TÂCHE À EFFECTUER: Renvoyez intégralement, sans la moindre modification, le passage ci-dessous sur l'influence en psychologie sociale.
━━━━━ PASSAGE À LIRE
Cette notion présente deux facettes qu'il nous paraît essentiel de distinguer :

– Un versant conformiste, qui fournit l'occasion à la psychologie sociale d'expliquer les mécanismes des diverses formes d'influence nées de la culture humaine ;

– Un versant dynamique qui permet à la psychologie sociale d'étudier comment l'homme est le principal acteur de plusieurs sources d'influence, et donc capable d'innovations.

La notion d'influence constitue un domaine de recherches donnant lieu à de nombreuses découvertes scientifiques tant aux USA qu'en Europe, en particulier en France. Dans ce pays, elle présente une certaine cohésion, qui a cependant été longtemps minée non seulement par des tensions théoriques et pratiques, mais également par des rivalités entre divers courants de recherches ou formations sociales.

L'influence minoritaire comme courant de recherche préconisé par Moscovici revêt un intérêt particulier dans la mesure où elle a été l'objet de nombreuses recherches réalisées en France, dont beaucoup ont été reprises par des chercheurs américains. Ces études présentent un grand intérêt en raison du nombre considérable de situations d'influence que les chercheurs ont pu créer.

Moscovici est parti de la réflexion a priori suivante : l'influence d'une majorité sur une minorité ne suffit pas à expliquer l'ensemble des processus d'influence. Il doit également y avoir de l'influence minoritaire, sinon on ne peut pas expliquer comment des changements sociaux peuvent avoir lieu. L'origine de ses travaux ne réside donc pas dans un changement théorique, mais dans le constat d'un problème à résoudre.
━━━━━━━━━━
━━━━━ DONNÉES DU CORPUS
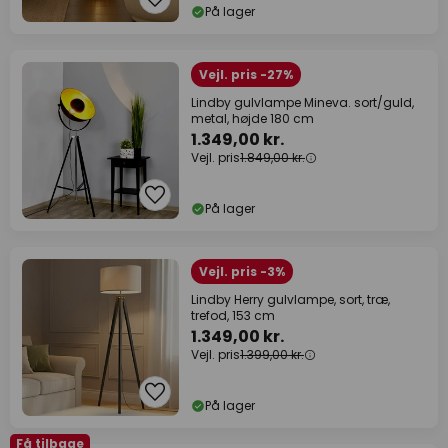
På lager
Vejl. pris -27%
Lindby gulvlampe Mineva. sort/guld,
metal, højde 180 cm
1.349,00 kr.
Vejl. pris
1.849,00 kr.
På lager
Vejl. pris -3%
Lindby Herry gulvlampe, sort, træ,
trefod, 153 cm
1.349,00 kr.
Vejl. pris
1.399,00 kr.
På lager
Få tilbage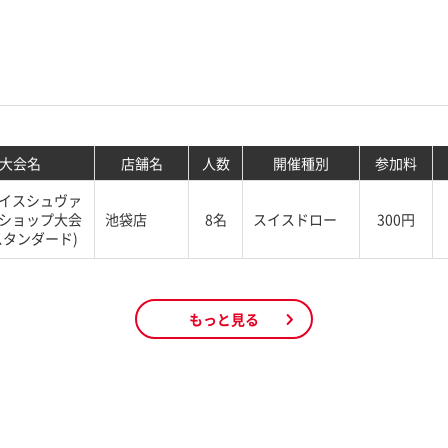
大会名
店舗名
人数
開催種別
参加料
イスシュヴァ
ショップ大会
池袋店
8名
スイスドロー
300円
スタンダード)
もっと見る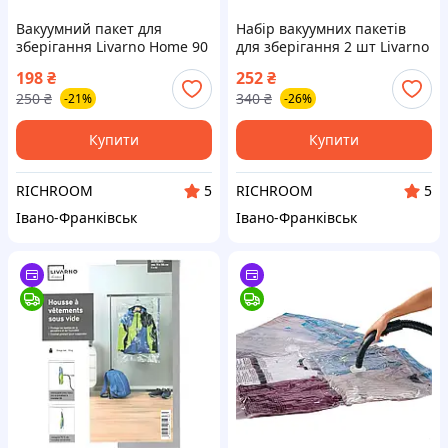
Вакуумний пакет для
Набір вакуумних пакетів
зберігання Livarno Home 90
для зберігання 2 шт Livarno
х 120 см вакуумний мішок/
Home 60 х 100 см,
198
₴
252
₴
чохол для зберігання
вакуумний мішок для
250
₴
340
₴
-21%
-26%
білизни, одягу
зберігання речей
Купити
Купити
RICHROOM
RICHROOM
5
5
Івано-Франківськ
Івано-Франківськ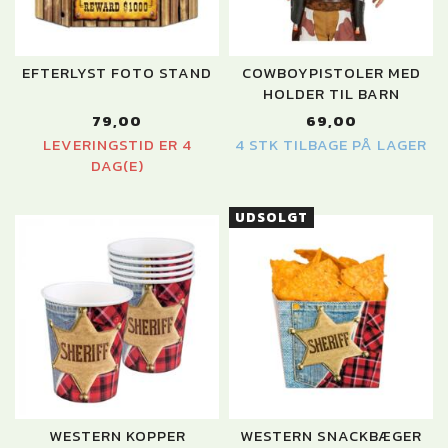
EFTERLYST FOTO STAND
COWBOYPISTOLER MED
HOLDER TIL BARN
79,00
69,00
LEVERINGSTID ER 4
4 STK TILBAGE PÅ LAGER
DAG(E)
UDSOLGT
WESTERN KOPPER
WESTERN SNACKBÆGER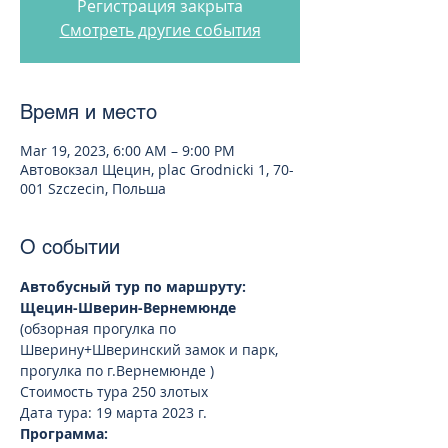
Регистрация закрыта
Смотреть другие события
Время и место
Mar 19, 2023, 6:00 AM – 9:00 PM
Автовокзал Щецин, plac Grodnicki 1, 70-
001 Szczecin, Польша
О событии
Автобусный тур по маршруту: 
Щецин-Шверин-Вернемюнде
(обзорная прогулка по 
Шверину+Шверинский замок и парк, 
прогулка по г.Вернемюнде )
Стоимость тура 250 злотых 
Дата тура: 19 марта 2023 г.  
Программа: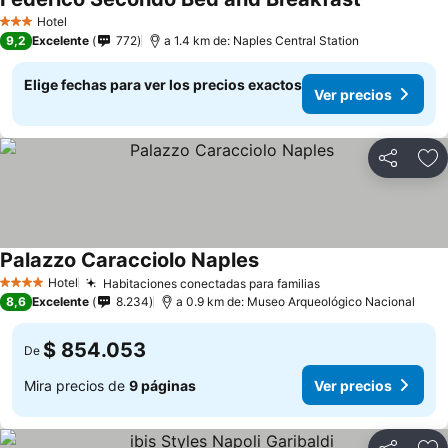
Ver precios
Hotel
3 Estrellas
9,2
Excelente
772
a 1.4 km de: Naples Central Station
Elige fechas para ver los precios exactos
Ver precios
Compartir
Ag
Palazzo Caracciolo Naples
Ver precios
Hotel
Habitaciones conectadas para familias
Ver precios
4 Estrellas
8,6
Excelente
8.234
a 0.9 km de: Museo Arqueológico Nacional
$ 854.053
De
Mira precios de
9 páginas
Ver precios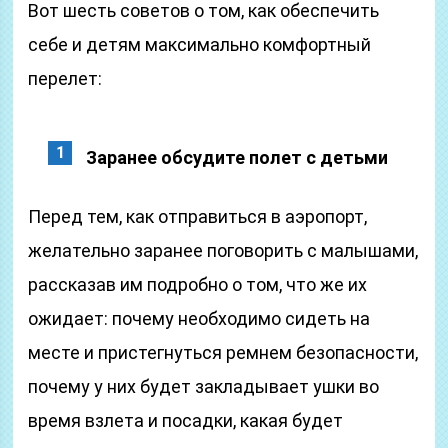
Вот шесть советов о том, как обеспечить
себе и детям максимально комфортный
перелет:
Заранее обсудите полет с детьми
Перед тем, как отправиться в аэропорт,
желательно заранее поговорить с малышами,
рассказав им подробно о том, что же их
ожидает: почему необходимо сидеть на
месте и пристегнуться ремнем безопасности,
почему у них будет закладывает ушки во
время взлета и посадки, какая будет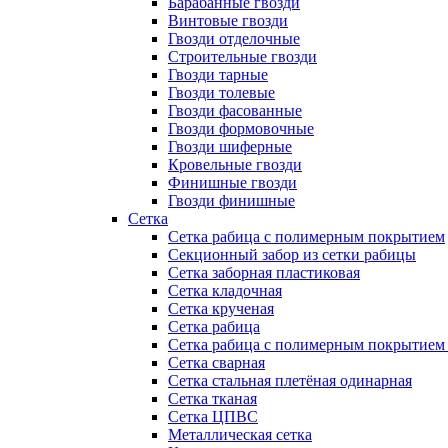
Барабанные гвозди
Винтовые гвозди
Гвозди отделочные
Строительные гвозди
Гвозди тарные
Гвозди толевые
Гвозди фасованные
Гвозди формовочные
Гвозди шиферные
Кровельные гвозди
Финишные гвозди
Гвозди финишные
Сетка
Сетка рабица с полимерным покрытием
Секционный забор из сетки рабицы
Сетка заборная пластиковая
Сетка кладочная
Сетка крученая
Сетка рабица
Сетка рабица с полимерным покрытием
Сетка сварная
Сетка стальная плетёная одинарная
Сетка тканая
Сетка ЦПВС
Металлическая сетка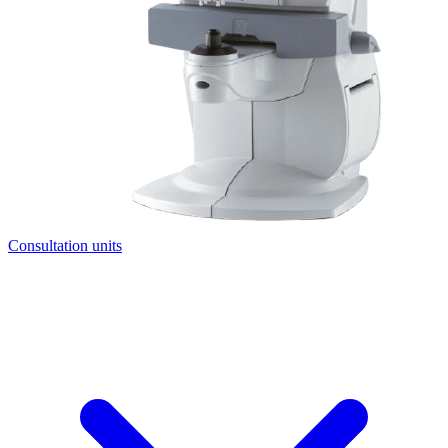
Consultation units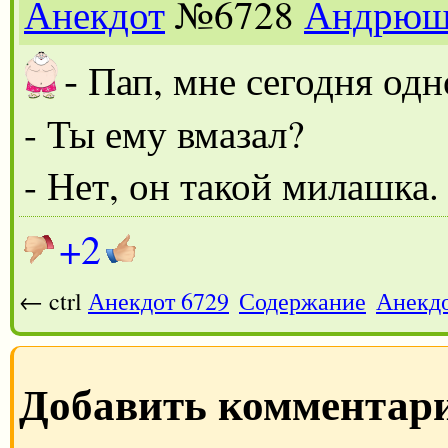
Анекдот
№6728
Андрюш
-
Пап, мне сегодня одно
- Ты ему вмазал?
- Нет, он такой милашка.
+2
← ctrl
Анекдот 6729
Содержание
Анекдо
Добавить комментар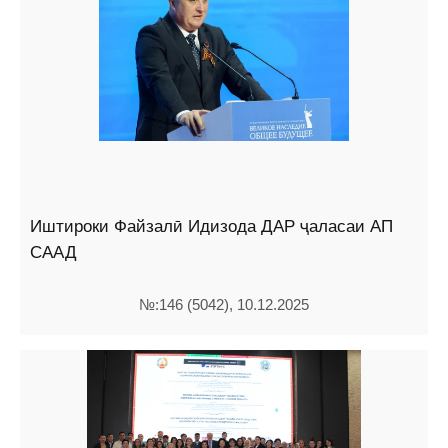
Иштироки Файзалӣ Идизода ДАР ҷаласаи АП
СААД
№:146 (5042), 10.12.2025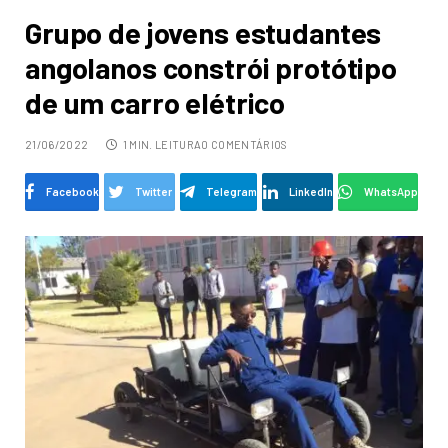
Grupo de jovens estudantes
angolanos constrói protótipo
de um carro elétrico
21/06/2022
1 MIN. LEITURA
0 COMENTÁRIOS
Facebook
Twitter
Telegram
LinkedIn
WhatsApp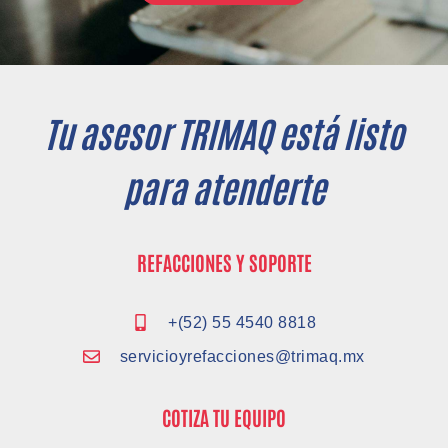
Tu asesor TRIMAQ está listo
para atenderte
REFACCIONES Y SOPORTE
+(52) 55 4540 8818
servicioyrefacciones@trimaq.mx
COTIZA TU EQUIPO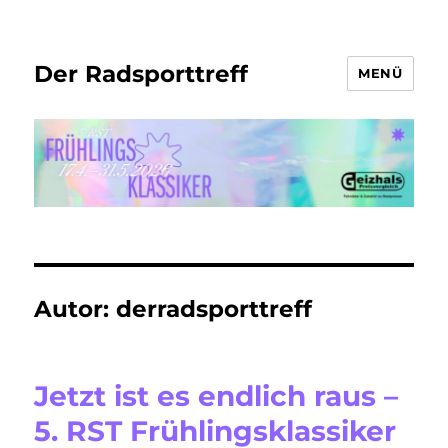
Der Radsporttreff
MENÜ
Autor:
derradsporttreff
Jetzt ist es endlich raus –
5. RST Frühlingsklassiker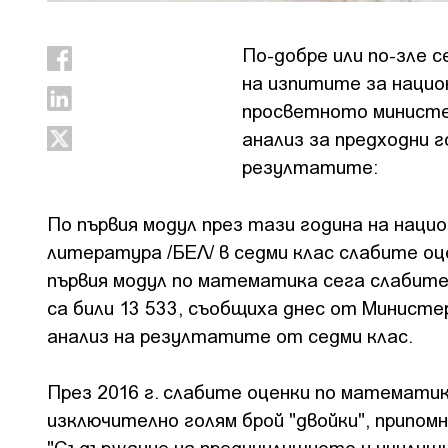
По-добре или по-зле 
на изпитите за нацио
просветното министер
анализ за предходни 
резултатите:
По първия модул през тази година на наци
литература /БЕЛ/ в седми клас слабите оцен
първия модул по математика сега слабите о
са били 13 533, съобщиха днес от Минист
анализ на резултатите от седми клас.
През 2016 г. слабите оценки по математик
изключително голям брой "двойки", припом
"Съдържание на предучилищното и училищн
━━━━━━━━━━
SOLUTION:
Cette notion présente deux facettes qu'il nous paraît essentiel de distinguer :

– Un versant conformiste, qui fournit l'occasion à la psychologie sociale d'expliquer les mécanismes des diverses formes d'influence nées de la culture humaine ;

– Un versant dynamique qui permet à la psychologie sociale d'étudier comment l'homme est le principal acteur de plusieurs sources d'influence, et donc capable d'innovations.

La notion d'influence constitue un domaine de recherches donnant lieu à de nombreuses découvertes scientifiques tant aux USA qu'en Europe, en particulier en France. Dans ce pays, elle présente une certaine cohésion, qui a cependant été longtemps minée non seulement par des tensions théoriques et pratiques, mais également par des rivalités entre divers courants de recherches ou formations sociales.

L'influence minoritaire comme courant de recherche préconisé par Moscovici revêt un intérêt particulier dans la mesure où elle a été l'objet de nombreuses recherches réalisées en France, dont beaucoup ont été reprises par des chercheurs américains. Ces études présentent un grand intérêt en raison du nombre considérable de situations d'influence que les chercheurs ont pu créer.

Moscovici est parti de la réflexion a priori suivante : l'influence d'une majorité sur une minorité ne suffit pas à expliquer l'ensemble des processus d'influence. Il doit également y avoir de l'influence minoritaire, sinon on ne peut pas expliquer comment des changements sociaux peuvent avoir lieu. L'origine de ses travaux ne réside donc pas dans un changement théorique, mais dans le constat d'un problème à résoudre.